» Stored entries
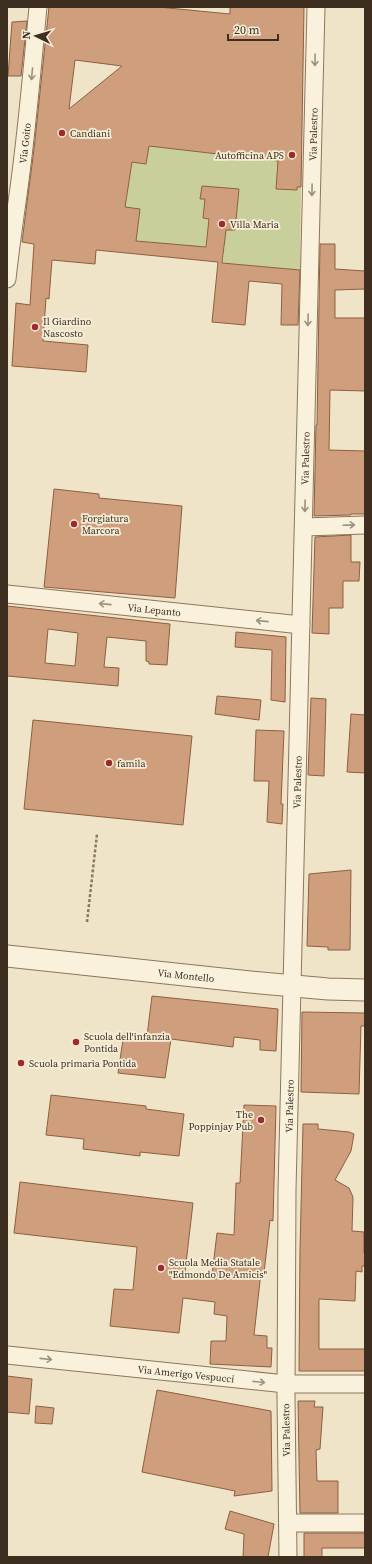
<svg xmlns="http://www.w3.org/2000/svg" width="372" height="1564" font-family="'Source Serif 4',serif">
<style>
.green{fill:#c9cf9b}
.building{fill:#cf9f7d;stroke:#8d5f41;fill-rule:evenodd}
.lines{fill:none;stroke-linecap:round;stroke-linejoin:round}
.minor-casing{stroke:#8d765c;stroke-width:19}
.tertiary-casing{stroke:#8d765c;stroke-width:23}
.path{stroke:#8d765c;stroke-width:2.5;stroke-dasharray:3 2;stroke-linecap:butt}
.minor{stroke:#faf1dc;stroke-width:17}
.tertiary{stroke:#faf1dc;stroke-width:21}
.oneway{stroke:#9c907e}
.poi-dot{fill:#9e2a2b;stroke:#f7eed8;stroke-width:1.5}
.labels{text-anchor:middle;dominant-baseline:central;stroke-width:3.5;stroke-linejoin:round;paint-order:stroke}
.poi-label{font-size:10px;fill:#3d2e20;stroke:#f7eed8;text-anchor:start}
.street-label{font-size:10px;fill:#3d2e20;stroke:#f7eed8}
</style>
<rect width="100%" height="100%" fill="#f0e4c8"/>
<path class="green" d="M135,144L278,161L276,189L296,190L297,187H301L300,270L223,263L226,230H235L239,189L202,186L200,199H205L203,218L209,219L204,261L181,258L182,245L136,241L140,209L125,207Z"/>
<path class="building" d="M49,7H158L230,14V7H304L301,187H297V190L276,189L278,161L149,146L146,164L132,162L125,207L140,209L136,241L206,247L209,219L203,218L205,199H200L202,186L239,189L235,230H226L222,263L300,270L298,325H281L282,284L249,281L245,325L212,322L218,262L96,250L95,264L52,260L49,299L46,298L43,341L88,345L86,372L12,366L16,303L30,305L34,244L22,242L34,149ZM75,60L122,66L69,109Z
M27,21L21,76H8L12,22Z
M320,244H335V269L365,271V289L335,290V318H365V391L330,390L329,450L365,451V514H351V515L314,516L316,425H317Z
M54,489L99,494V498L182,506L175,598L44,587Z
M351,535V562H360L359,581H343V608H329V634L312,633L315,537Z
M7,606L170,624L167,665L149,664V662L146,661V641L107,637L104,667L119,668L118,686L7,676ZM48,629L78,633L75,666L45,663Z
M236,632L286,637L285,702L271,700L272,650L235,647Z
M217,696L261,700L259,720L215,714Z
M311,698L326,699L324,776L308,775Z
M351,714L365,715V773L347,772Z
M33,720L192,736L183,825L24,809Z
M256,730L284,731L281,804H283L282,824L267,822L269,781H254Z
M351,870L350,950H328V947L307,946L309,874Z
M152,996L278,1009L276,1051L260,1050V1040L234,1037L233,1047L171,1039L165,1078L118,1073L124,1033L147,1036Z
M302,1012L365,1013V1026H361L359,1094L301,1092Z
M51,1095L146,1106V1109L184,1114L179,1156L140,1152V1156L83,1149L84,1139L46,1135Z
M244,1105L276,1106L273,1221L270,1220L264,1273L261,1272L254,1335L267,1336V1348H272L271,1367L210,1364L211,1341H226L227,1316L214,1314L215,1302L183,1298L179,1333L110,1326L114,1289L133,1290L137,1247L14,1233L20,1182L193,1203L185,1272L212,1275L217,1233L234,1235L236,1183H240Z
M303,1124H318V1129L349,1132L354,1134L351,1151L335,1180L349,1188L353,1197L352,1231L364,1232V1253H365V1266H362V1272L356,1271L355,1301L319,1299V1349H365V1371H299L300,1250Z
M7,1376L32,1379L29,1414L7,1412Z
M157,1390L271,1411L272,1491L234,1496L235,1491L142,1472Z
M298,1401H315L314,1407H323L320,1449L316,1450L317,1481H338V1513H300Z
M36,1406L54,1408L52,1424L35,1423Z
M230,1511L274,1524L268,1557H243L244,1534L225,1529Z
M304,1533H365V1548H322V1557H304Z"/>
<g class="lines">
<defs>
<g id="minor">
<path id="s1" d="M7,279C10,251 14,223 18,195C27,132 32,70 38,7"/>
<path d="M304,527L365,525"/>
<path id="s2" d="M7,594L301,625"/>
<path id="s3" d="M7,1355L286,1384H365"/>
<path d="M288,1523H365"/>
<path id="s4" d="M288,1557L286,1397L287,1190L316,7"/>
</g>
<g id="tertiary">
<path id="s5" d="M7,956L250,982L328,989L365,990"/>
</g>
</defs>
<use href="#minor" class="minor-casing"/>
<use href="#tertiary" class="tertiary-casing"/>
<path class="path" d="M87,922L97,834"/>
<use href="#minor" class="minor"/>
<use href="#tertiary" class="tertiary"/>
</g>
<defs><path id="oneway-shaft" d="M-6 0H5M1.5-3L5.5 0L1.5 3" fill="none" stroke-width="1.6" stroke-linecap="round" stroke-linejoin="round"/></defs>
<g class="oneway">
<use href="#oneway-shaft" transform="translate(315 60) rotate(91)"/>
<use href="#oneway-shaft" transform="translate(32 74) rotate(95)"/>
<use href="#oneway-shaft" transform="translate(312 190) rotate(91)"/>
<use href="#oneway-shaft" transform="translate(308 320) rotate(92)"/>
<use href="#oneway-shaft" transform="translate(305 506) rotate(91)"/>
<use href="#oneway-shaft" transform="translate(349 525) rotate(-2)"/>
<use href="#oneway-shaft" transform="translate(105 604) rotate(-174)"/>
<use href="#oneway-shaft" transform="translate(262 621) rotate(-174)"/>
<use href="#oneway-shaft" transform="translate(46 1359) rotate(6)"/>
<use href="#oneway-shaft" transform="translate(259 1382) rotate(6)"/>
</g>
<g class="poi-dot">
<circle cx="62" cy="133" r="4"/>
<circle cx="292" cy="155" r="4"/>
<circle cx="222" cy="224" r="4"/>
<circle cx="35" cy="327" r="4"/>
<circle cx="74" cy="524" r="4"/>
<circle cx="109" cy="763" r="4"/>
<circle cx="76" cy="1042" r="4"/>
<circle cx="21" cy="1063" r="4"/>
<circle cx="261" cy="1120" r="4"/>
<circle cx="161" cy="1268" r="4"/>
</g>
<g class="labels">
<g class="poi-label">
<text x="70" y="133">Candiani</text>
<text x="284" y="155" text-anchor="end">Autofficina APS</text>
<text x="230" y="224">Villa Maria</text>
<text x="43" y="321">Il Giardino<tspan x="43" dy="12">Nascosto</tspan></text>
<text x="82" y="518">Forgiatura<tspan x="82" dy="12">Marcora</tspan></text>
<text x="117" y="763">famila</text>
<text x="84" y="1036">Scuola dell'infanzia<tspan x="84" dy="12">Pontida</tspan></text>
<text x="29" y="1063">Scuola primaria Pontida</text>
<text x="253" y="1114" text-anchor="end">The<tspan x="253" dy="12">Poppinjay Pub</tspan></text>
<text x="169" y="1262">Scuola Media Statale<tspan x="169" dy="12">"Edmondo De Amicis"</tspan></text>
</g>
<g class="street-label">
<text stroke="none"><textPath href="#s4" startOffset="1423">Via Palestro</textPath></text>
<text stroke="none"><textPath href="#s1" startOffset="137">Via Goito</textPath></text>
<text stroke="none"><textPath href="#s4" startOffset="1099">Via Palestro</textPath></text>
<text stroke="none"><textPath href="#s2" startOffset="148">Via Lepanto</textPath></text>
<text stroke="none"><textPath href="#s4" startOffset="775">Via Palestro</textPath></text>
<text stroke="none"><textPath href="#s5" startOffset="180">Via Montello</textPath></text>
<text stroke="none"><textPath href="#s4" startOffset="451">Via Palestro</textPath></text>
<text stroke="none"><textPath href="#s3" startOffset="180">Via Amerigo Vespucci</textPath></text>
<text transform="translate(286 1430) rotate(-91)">Via Palestro</text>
</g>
</g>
<rect width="372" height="1564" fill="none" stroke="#3d2e20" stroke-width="16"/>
<g transform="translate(36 36) rotate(275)" stroke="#f7eed8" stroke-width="3" paint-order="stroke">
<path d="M0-3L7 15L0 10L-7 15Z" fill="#3d2e20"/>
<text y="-6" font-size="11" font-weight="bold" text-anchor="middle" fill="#3d2e20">N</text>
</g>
<path d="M228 34v6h50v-6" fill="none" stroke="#3d2e20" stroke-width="2"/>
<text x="234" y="34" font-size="12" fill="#3d2e20" stroke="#f7eed8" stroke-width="3" paint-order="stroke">20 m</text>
</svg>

» What needs to be done
Within the entries above, find each line where "middle" appears; copy every one.

» Completed exercise
.labels{text-anchor:middle;dominant-baseline:central;stroke-width:3.5;stroke-linejoin:round;paint-order:stroke}
<text y="-6" font-size="11" font-weight="bold" text-anchor="middle" fill="#3d2e20">N</text>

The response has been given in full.